GenAI-perf defines the TPS as total output tokens divided by the end-to-end latency between the first request and the last response of the last request.

\[\frac{Total\_ output\_ tokens}{Ty\ - \ Tx}\]

Note that LLM-perf defines TPS as the total output tokens divided by the entire benchmark duration.

\[\frac{Total\_ output\_ tokens}{T_{end}\ - \ T_{start}}\]

As such, it also includes the following overheads into the metric: (1) Input prompt generation; (2) Request preparation and (3) Storing the responses. In our observation, these overheads in the single concurrency scenario can sometimes account for 33% of the entire benchmark duration.

Note that the previous calculation is done in a batch fashion and is not a live running metric. In addition, GenAI-perf uses a sliding window technique to find stable measurements. This means that the given measurements are from a representative subset of the fully-completed requests, meaning, the “warming up” and “cooling down” requests are not included when calculating the metrics.

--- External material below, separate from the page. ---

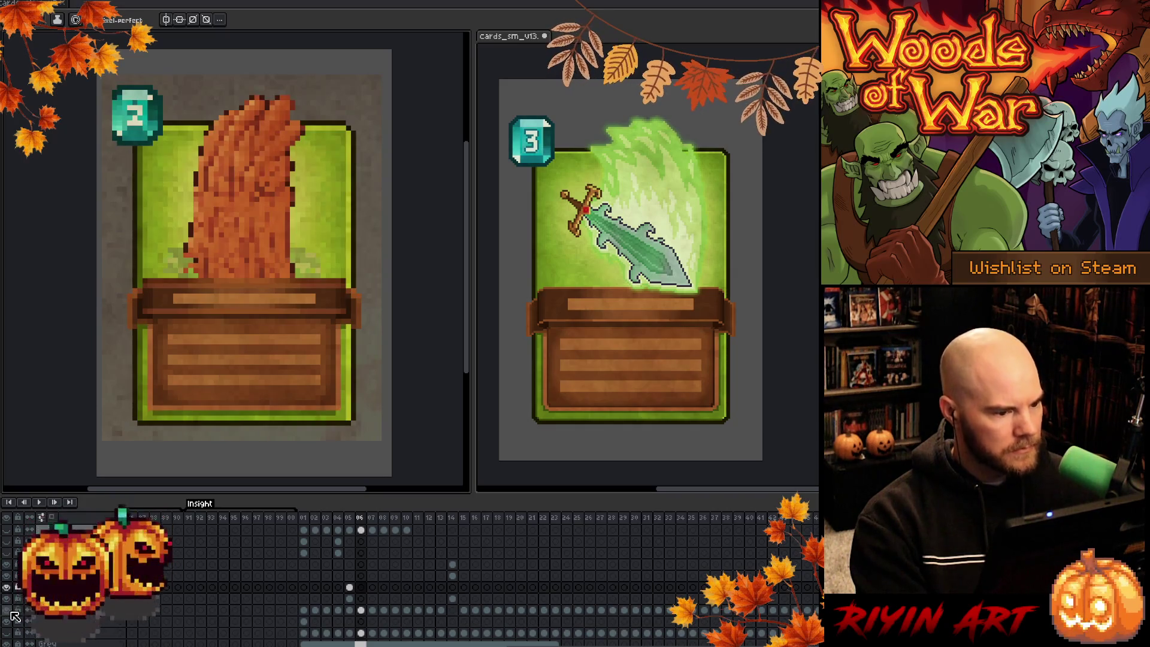
key("Return")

TPS per user represents throughput from a single user perspective, and defined as (Output sequence length)/(e2e_latency) for each user’s request, which asymptotically approaches 1/ITL as the output sequence length increases. Note that as the number of concurrent requests increases in the system, the total TPS for the whole system increases, while TPS per user decreases as latency becomes worse.

This is the average number of requests that can be successfully completed by the system in a 1-second period. It is calculated as:

\[RPS\ = \ \frac{total\_ completed\_ requests}{Ty\ - \ Tx}\]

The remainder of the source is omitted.